What is clear is that the owners of Airbnbs and other such short-term rentals won’t face the tax change in 2024. The county’s decision on Friday to put the program on hold essentially means the tax structure could not be changed until 2025 at the earliest. The same goes for any other home-based businesses that the county may be contemplating for an increase in tax assessment rates.
Douglas County appears to be alone in taking action on this issue in Kansas. State Sen. Tom Holland — a Baldwin City Democrat who is the ranking minority member on the Kansas Senate Committee on Assessment and Taxation — said Douglas County’s efforts were the first he had heard of any county trying to tax Airbnbs and short-term rentals as commercial property.
He said the effort surely would raise multiple questions about whether other types of home-based businesses also would need to be taxed at commercial rates.
“I think it definitely opens up a lot of things to think about,” Holland said, speaking to the Journal-World just prior to the county’s announcement that it was putting its plan on hold.
Holland said local government officials likely will need to address another issue if they want to go down this path — the number of tax abatements and other such tax breaks they give to commercial enterprises. For example, he said while Airbnb rentals in people’s homes might be taxed at a lower rate than hotels or motels, “I would be curious to see how many of those hotels and motels are actually paying 25% versus having a tax abatement.”
Prior to the county putting the plan on hold, Holland said he wouldn’t be surprised if the county faced legal action over its decision.
An issue that likely would have emerged in any lawsuit is that it appeared the county was making a decision to allow bed-and-breakfast properties to be taxed at the 11.5% residential rate while taxing Airbnbs at the 25% rate.
When the Journal-World asked why that would be the case, given the similar uses of a bed-and-breakfast and an Airbnb, the county did not respond.
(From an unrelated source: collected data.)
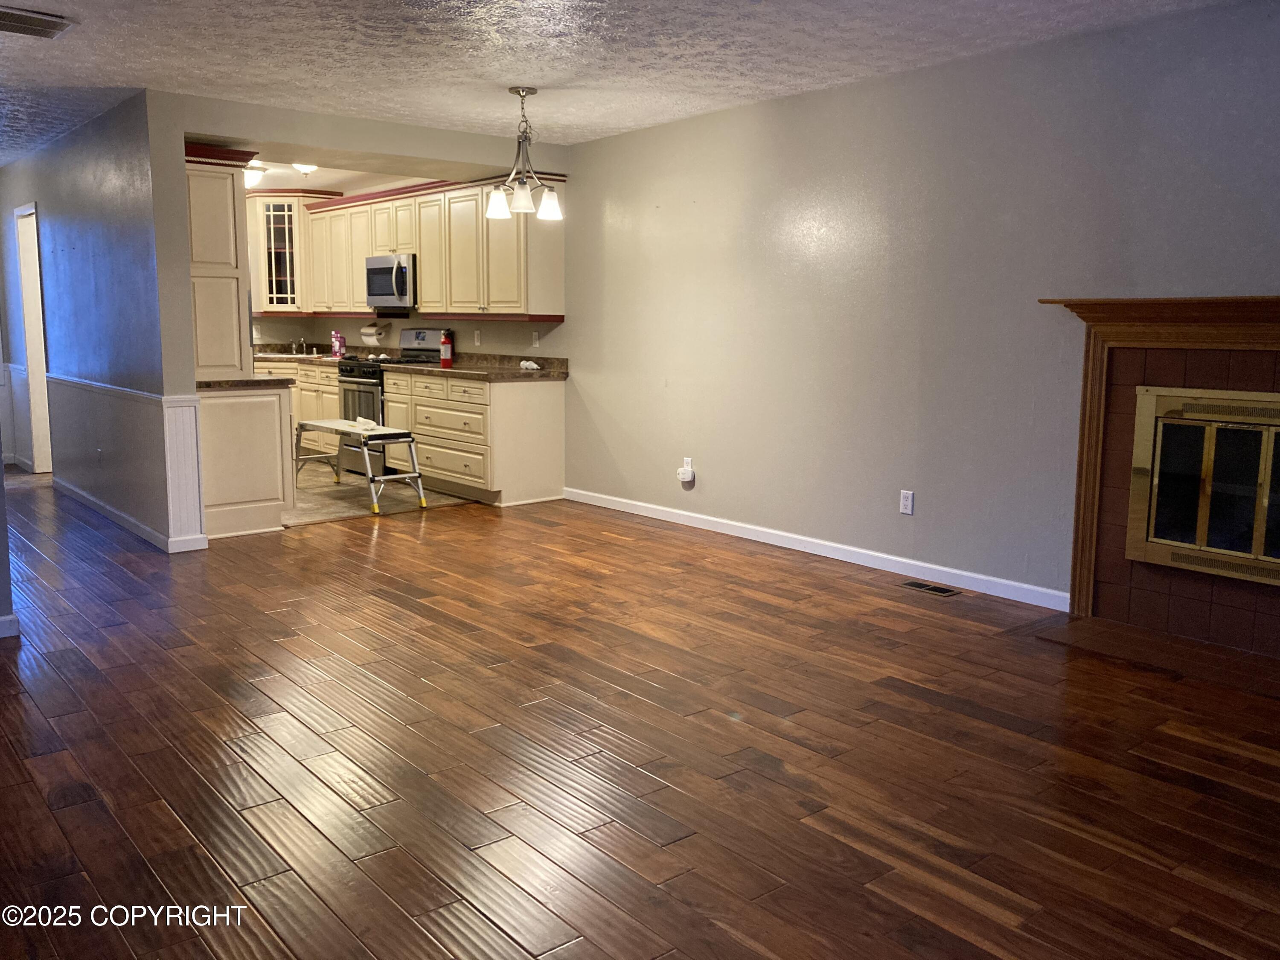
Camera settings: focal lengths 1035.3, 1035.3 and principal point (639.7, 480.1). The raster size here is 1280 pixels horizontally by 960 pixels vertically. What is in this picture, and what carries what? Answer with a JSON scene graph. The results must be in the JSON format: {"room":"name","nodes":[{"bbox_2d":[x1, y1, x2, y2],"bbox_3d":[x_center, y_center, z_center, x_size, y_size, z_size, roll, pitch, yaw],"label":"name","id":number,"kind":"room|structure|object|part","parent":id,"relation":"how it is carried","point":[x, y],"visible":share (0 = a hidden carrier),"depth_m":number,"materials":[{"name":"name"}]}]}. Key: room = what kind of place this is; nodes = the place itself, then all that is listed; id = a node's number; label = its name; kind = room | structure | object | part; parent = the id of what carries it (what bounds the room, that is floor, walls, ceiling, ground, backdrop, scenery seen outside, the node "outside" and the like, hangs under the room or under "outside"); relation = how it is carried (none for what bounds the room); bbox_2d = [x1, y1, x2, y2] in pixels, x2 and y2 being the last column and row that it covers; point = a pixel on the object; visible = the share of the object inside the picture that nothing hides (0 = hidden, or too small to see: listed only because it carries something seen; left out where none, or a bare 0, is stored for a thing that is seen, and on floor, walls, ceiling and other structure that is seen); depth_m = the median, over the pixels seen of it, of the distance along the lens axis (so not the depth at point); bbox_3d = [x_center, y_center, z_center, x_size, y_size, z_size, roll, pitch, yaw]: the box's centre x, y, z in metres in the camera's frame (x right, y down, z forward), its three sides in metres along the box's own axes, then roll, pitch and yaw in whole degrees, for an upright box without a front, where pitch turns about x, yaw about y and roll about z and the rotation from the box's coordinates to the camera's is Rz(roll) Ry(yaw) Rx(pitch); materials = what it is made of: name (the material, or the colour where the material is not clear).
{"room":"living room","nodes":[
{"label":"living room","id":0,"kind":"room"},
{"bbox_2d":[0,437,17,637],"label":"left wall","id":1,"kind":"structure","parent":0,"point":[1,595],"depth_m":4.18,"materials":[{"name":"paint"}]},
{"bbox_2d":[0,613,19,637],"bbox_3d":[-3.242,0.662,3.513,1.899,0.085,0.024,-6,11,-39],"label":"baseboard","id":2,"kind":"structure","parent":1,"relation":"attached to","point":[4,619],"depth_m":4.13,"materials":[{"name":"white paint"}]},
{"bbox_2d":[0,92,189,556],"bbox_3d":[-4.083,-1.105,7.363,0.147,2.451,4.819,-6,11,-39],"label":"left wall","id":3,"kind":"structure","parent":0,"point":[107,192],"depth_m":6.19,"materials":[{"name":"blue paint"}]},
{"bbox_2d":[13,203,52,475],"bbox_3d":[-4.478,-1.014,7.767,0.217,2.147,0.901,-6,11,-39],"label":"door frame","id":4,"kind":"object","parent":3,"relation":"in","point":[35,361],"visible":0.51,"depth_m":7.94,"materials":[{"name":"white paint"}]},
{"bbox_2d":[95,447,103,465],"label":"wall outlet","id":5,"kind":"object","parent":3,"relation":"attached to","point":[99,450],"visible":0.99,"depth_m":6.55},
{"bbox_2d":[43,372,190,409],"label":"chair rail","id":6,"kind":"object","parent":3,"relation":"attached to","point":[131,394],"visible":0.68,"depth_m":6.20,"materials":[{"name":"white paint"}]},
{"bbox_2d":[52,476,206,552],"bbox_3d":[-3.450,0.179,6.764,0.169,0.086,2.972,-6,11,-39],"label":"baseboard","id":7,"kind":"structure","parent":3,"relation":"attached to","point":[94,501],"depth_m":6.29,"materials":[{"name":"white paint"}]},
{"bbox_2d":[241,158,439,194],"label":"kitchen ceiling","id":8,"kind":"structure","parent":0,"point":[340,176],"depth_m":8.82,"materials":[{"name":"white paint"}]},
{"bbox_2d":[243,165,265,187],"bbox_3d":[-3.124,-2.414,8.266,0.277,0.148,0.277,-6,11,-39],"label":"ceiling light","id":9,"kind":"object","parent":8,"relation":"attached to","point":[253,176],"visible":0.56,"depth_m":8.20,"materials":[{"name":"white"}]},
{"bbox_2d":[291,162,319,173],"bbox_3d":[-2.504,-2.348,7.774,0.282,0.108,0.285,-6,11,-39],"label":"ceiling light","id":10,"kind":"object","parent":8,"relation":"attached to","point":[308,167],"visible":0.71,"depth_m":7.72,"materials":[{"name":"white glass"}]},
{"bbox_2d":[139,92,565,543],"bbox_3d":[-1.641,-0.976,6.603,2.733,2.443,0.131,-6,11,-39],"label":"partition wall","id":11,"kind":"structure","parent":0,"point":[417,152],"depth_m":5.95,"materials":[{"name":"paint"}]},
{"bbox_2d":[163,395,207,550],"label":"wainscoting","id":12,"kind":"structure","parent":11,"relation":"attached to","point":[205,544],"depth_m":5.77,"materials":[{"name":"white paint"}]},
{"bbox_2d":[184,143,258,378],"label":"tall cabinet","id":13,"kind":"object","parent":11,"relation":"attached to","point":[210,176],"visible":0.67,"depth_m":5.95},
{"bbox_2d":[288,463,472,525],"bbox_3d":[-2.964,0.037,8.196,2.993,0.067,3.443,-6,11,-39],"label":"kitchen floor","id":14,"kind":"structure","parent":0,"point":[345,496],"depth_m":7.47,"materials":[{"name":"beige tile"}]},
{"bbox_2d":[254,359,340,453],"bbox_3d":[-2.877,-0.621,9.374,0.694,0.869,1.689,-6,11,-39],"label":"base cabinet","id":15,"kind":"object","parent":14,"relation":"on","point":[335,412],"visible":0.18,"depth_m":9.02,"materials":[{"name":"wood"}]},
{"bbox_2d":[248,347,371,366],"bbox_3d":[-3.111,-1.165,9.714,0.887,0.150,1.958,-6,11,-39],"label":"countertop","id":16,"kind":"structure","parent":15,"relation":"on","point":[335,359],"depth_m":9.59,"materials":[{"name":"stone"}]},
{"bbox_2d":[290,337,307,354],"bbox_3d":[-3.385,-1.352,10.231,0.209,0.210,0.176,-6,11,-39],"label":"faucet","id":17,"kind":"object","parent":16,"relation":"on","point":[303,345],"visible":0.99,"depth_m":10.29,"materials":[{"name":"silver metal"}]},
{"bbox_2d":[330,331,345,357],"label":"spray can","id":18,"kind":"object","parent":16,"relation":"on","point":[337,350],"visible":1,"depth_m":9.31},
{"bbox_2d":[293,417,429,514],"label":"work platform","id":19,"kind":"object","parent":14,"relation":"on","point":[414,474],"visible":0.98,"depth_m":7.15,"materials":[{"name":"metal"}]},
{"bbox_2d":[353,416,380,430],"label":"cloth","id":20,"kind":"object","parent":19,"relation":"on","point":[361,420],"visible":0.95,"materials":[{"name":"white fabric"}]},
{"bbox_2d":[335,328,443,476],"bbox_3d":[-2.061,-0.636,8.512,0.703,1.163,0.747,-6,11,-39],"label":"stove","id":21,"kind":"object","parent":14,"relation":"on","point":[361,383],"visible":0.38,"depth_m":8.37,"materials":[{"name":"metal"}]},
{"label":"oven door","id":22,"kind":"part","parent":21,"relation":"part of","materials":[{"name":"silver metal"}]},
{"bbox_2d":[376,365,565,507],"bbox_3d":[-1.263,-0.347,7.719,0.660,0.878,1.473,-6,11,-39],"label":"base cabinet","id":23,"kind":"object","parent":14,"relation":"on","point":[536,412],"visible":0.84,"depth_m":7.26,"materials":[{"name":"wood"}]},
{"bbox_2d":[390,352,568,381],"bbox_3d":[-1.142,-0.855,7.670,0.722,0.142,1.838,-6,11,-39],"label":"countertop","id":24,"kind":"structure","parent":23,"relation":"on","point":[515,372],"depth_m":7.62,"materials":[{"name":"brown stone"}]},
{"bbox_2d":[439,329,453,366],"bbox_3d":[-1.503,-1.029,8.021,0.098,0.281,0.102,-6,11,-39],"label":"fire extinguisher","id":25,"kind":"object","parent":24,"relation":"on","point":[446,345],"visible":1,"depth_m":7.99,"materials":[{"name":"red metal"}]},
{"bbox_2d":[518,359,540,370],"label":"light bulbs","id":26,"kind":"object","parent":24,"relation":"on","point":[528,364],"visible":0.99,"depth_m":7.49,"materials":[{"name":"white"}]},
{"bbox_2d":[235,186,564,359],"bbox_3d":[-2.646,-1.408,9.507,1.869,2.518,0.716,-6,11,-39],"label":"kitchen back wall","id":27,"kind":"structure","parent":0,"point":[467,324],"depth_m":9.44,"materials":[{"name":"paint"}]},
{"bbox_2d":[248,189,338,313],"bbox_3d":[-3.282,-2.108,9.635,0.701,1.113,0.696,-6,11,-39],"label":"glass cabinet","id":28,"kind":"object","parent":27,"relation":"attached to","point":[290,251],"visible":0.71,"depth_m":9.42,"materials":[{"name":"glass"}]},
{"bbox_2d":[359,319,389,343],"bbox_3d":[-2.395,-1.339,9.288,0.162,0.182,0.334,-6,11,-39],"label":"paper towel holder","id":29,"kind":"object","parent":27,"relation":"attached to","point":[374,332],"visible":0.98,"depth_m":9.20,"materials":[{"name":"white paper"}]},
{"bbox_2d":[302,174,563,321],"bbox_3d":[-1.734,-1.837,8.381,0.419,1.010,3.168,-6,11,-39],"label":"upper cabinets","id":30,"kind":"object","parent":27,"relation":"attached to","point":[425,289],"visible":0.8,"depth_m":7.79,"materials":[{"name":"beige wood"}]},
{"bbox_2d":[363,253,415,310],"bbox_3d":[-1.942,-1.618,8.511,0.464,0.440,0.749,-6,11,-39],"label":"microwave","id":31,"kind":"object","parent":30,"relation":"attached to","point":[382,291],"visible":0.74,"depth_m":8.32,"materials":[{"name":"silver metal"}]},
{"bbox_2d":[472,328,481,345],"bbox_3d":[-1.250,-1.091,7.935,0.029,0.120,0.070,-6,11,-39],"label":"wall outlet","id":32,"kind":"object","parent":27,"relation":"attached to","point":[475,337],"visible":0.98,"depth_m":7.93,"materials":[{"name":"white plastic"}]},
{"bbox_2d":[530,330,540,347],"bbox_3d":[-0.760,-1.023,7.507,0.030,0.120,0.073,-6,11,-39],"label":"wall outlet","id":33,"kind":"object","parent":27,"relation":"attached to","point":[536,345],"visible":0.99,"depth_m":7.50,"materials":[{"name":"white plastic"}]},
{"bbox_2d":[0,0,1245,166],"bbox_3d":[-1.607,-1.880,3.928,6.096,0.109,11.081,-6,11,-39],"label":"ceiling","id":34,"kind":"structure","parent":0,"point":[139,71],"depth_m":4.66,"materials":[{"name":"white paint"}]},
{"bbox_2d":[0,5,77,38],"bbox_3d":[-2.520,-1.846,4.160,0.404,0.018,0.352,-6,11,-39],"label":"ceiling vent","id":35,"kind":"object","parent":34,"relation":"attached to","point":[30,17],"visible":0.99,"depth_m":4.18,"materials":[{"name":"metal"}]},
{"bbox_2d":[486,86,564,220],"bbox_3d":[-0.612,-1.726,5.451,0.386,0.644,0.384,-6,11,-39],"label":"chandelier","id":36,"kind":"object","parent":34,"relation":"hanging from","point":[547,210],"visible":1,"depth_m":5.42,"materials":[{"name":"silver metal"}]},
{"bbox_3d":[-0.738,-1.434,5.375,0.133,0.136,0.133,-6,11,-39],"label":"shade","id":37,"kind":"part","parent":36,"relation":"part of","materials":[{"name":"white glass"}]},
{"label":"shade","id":38,"kind":"part","parent":36,"relation":"part of","materials":[{"name":"white glass"}]},
{"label":"shade","id":39,"kind":"part","parent":36,"relation":"part of","materials":[{"name":"white glass"}]},
{"bbox_2d":[0,474,1279,959],"bbox_3d":[-1.378,0.683,4.076,6.022,0.097,10.896,-6,11,-39],"label":"wood floor","id":40,"kind":"structure","parent":0,"point":[936,714],"depth_m":2.98,"materials":[{"name":"brown wood"}]},
{"bbox_2d":[196,382,293,539],"bbox_3d":[-2.506,-0.139,6.270,0.609,0.884,0.692,-6,11,-39],"label":"base cabinet","id":41,"kind":"object","parent":40,"relation":"on","point":[274,487],"visible":0.66,"depth_m":6.03,"materials":[{"name":"paint"}]},
{"bbox_2d":[196,376,293,390],"bbox_3d":[-2.455,-0.586,6.184,0.580,0.043,0.730,-6,11,-39],"label":"countertop","id":42,"kind":"structure","parent":41,"relation":"on","point":[218,385],"depth_m":5.95,"materials":[{"name":"brown stone"}]},
{"bbox_2d":[899,578,962,597],"bbox_3d":[1.384,0.515,4.957,0.122,0.007,0.291,-6,11,-39],"label":"floor vent","id":43,"kind":"object","parent":40,"relation":"in","point":[934,590],"visible":0.97,"depth_m":4.94,"materials":[{"name":"metal"}]},
{"bbox_2d":[1026,613,1279,700],"bbox_3d":[2.179,0.682,3.836,0.540,0.013,1.300,-6,11,-39],"label":"hearth","id":44,"kind":"object","parent":40,"relation":"on","point":[1080,625],"visible":0.98,"depth_m":3.96,"materials":[{"name":"brown"}]},
{"bbox_2d":[553,1,1279,611],"bbox_3d":[0.697,-0.864,5.935,0.145,2.449,10.103,-6,11,-39],"label":"right wall","id":45,"kind":"structure","parent":0,"point":[841,92],"depth_m":5.05,"materials":[{"name":"grey paint"}]},
{"bbox_2d":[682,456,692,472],"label":"wall outlet","id":46,"kind":"object","parent":45,"relation":"attached to","point":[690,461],"visible":0.65,"depth_m":6.39,"materials":[{"name":"white plastic"}]},
{"bbox_2d":[676,461,695,485],"bbox_3d":[0.278,-0.043,6.413,0.066,0.156,0.101,-6,11,-39],"label":"plug-in device","id":47,"kind":"object","parent":46,"relation":"attached to","point":[685,480],"visible":0.99,"depth_m":6.39,"materials":[{"name":"white plastic"}]},
{"bbox_2d":[560,486,1069,610],"bbox_3d":[0.677,0.316,5.978,0.014,0.087,3.972,-6,11,-39],"label":"baseboard","id":48,"kind":"structure","parent":45,"relation":"attached to","point":[613,498],"depth_m":5.47,"materials":[{"name":"white paint"}]},
{"bbox_2d":[898,489,914,514],"bbox_3d":[1.324,0.109,5.146,0.009,0.116,0.071,-6,11,-39],"label":"wall outlet","id":49,"kind":"object","parent":45,"relation":"attached to","point":[910,496],"visible":0.99,"depth_m":5.14,"materials":[{"name":"white plastic"}]},
{"bbox_2d":[1039,295,1279,659],"bbox_3d":[2.384,-0.008,3.930,0.478,1.358,1.727,-6,11,-39],"label":"fireplace","id":50,"kind":"object","parent":45,"relation":"attached to","point":[1265,342],"visible":0.9,"depth_m":4.20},
{"bbox_2d":[1126,382,1279,584],"bbox_3d":[2.371,0.021,3.969,0.107,0.720,0.944,-6,11,-39],"label":"fireplace door","id":51,"kind":"object","parent":50,"relation":"in","point":[1156,482],"visible":1,"depth_m":4.09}
]}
Other questions that the county did not respond to included:
• Would an existing short-term rental property qualify to become a bed-and-breakfast — and thus be assessed at the residential rate — if it went through the steps to provide food as part of its facility rental? The Journal-World asked if Airbnbs simply would be able to leave breakfast food in the cabinets or refrigerator, for instance, and thus be classified as bed-and-breakfast facilities.
• The Journal-World also asked why the county focused only on short-term rental properties rather than looking at the number of home-based businesses that may face the same tax structure issues as short-term rentals. The Journal-World asked whether there was any concern that short-term rental property owners would be singled out by this approach.
In its press release on Friday, the county said it had received feedback from short-term rental property owners that “revealed new information and nuances” that needed to be researched.
While short-term rental property owners who reached out to the Journal-World certainly were expressing concerns about the proposed change, there likely are some community members who were hoping the change would take place this year.
Hotel operators have brought up the discrepancy in tax rates previously, and some neighbors have expressed concern with the proliferation of short-term rentals in their neighborhoods. Some community members also have suggested that other communities in other states that have clamped down on the availability of short-term rentals have seen housing prices moderate. Addressing affordable housing issues has been a high-priority item for Douglas County; however, no county official has said that the change in tax structure was being done for affordable housing reasons.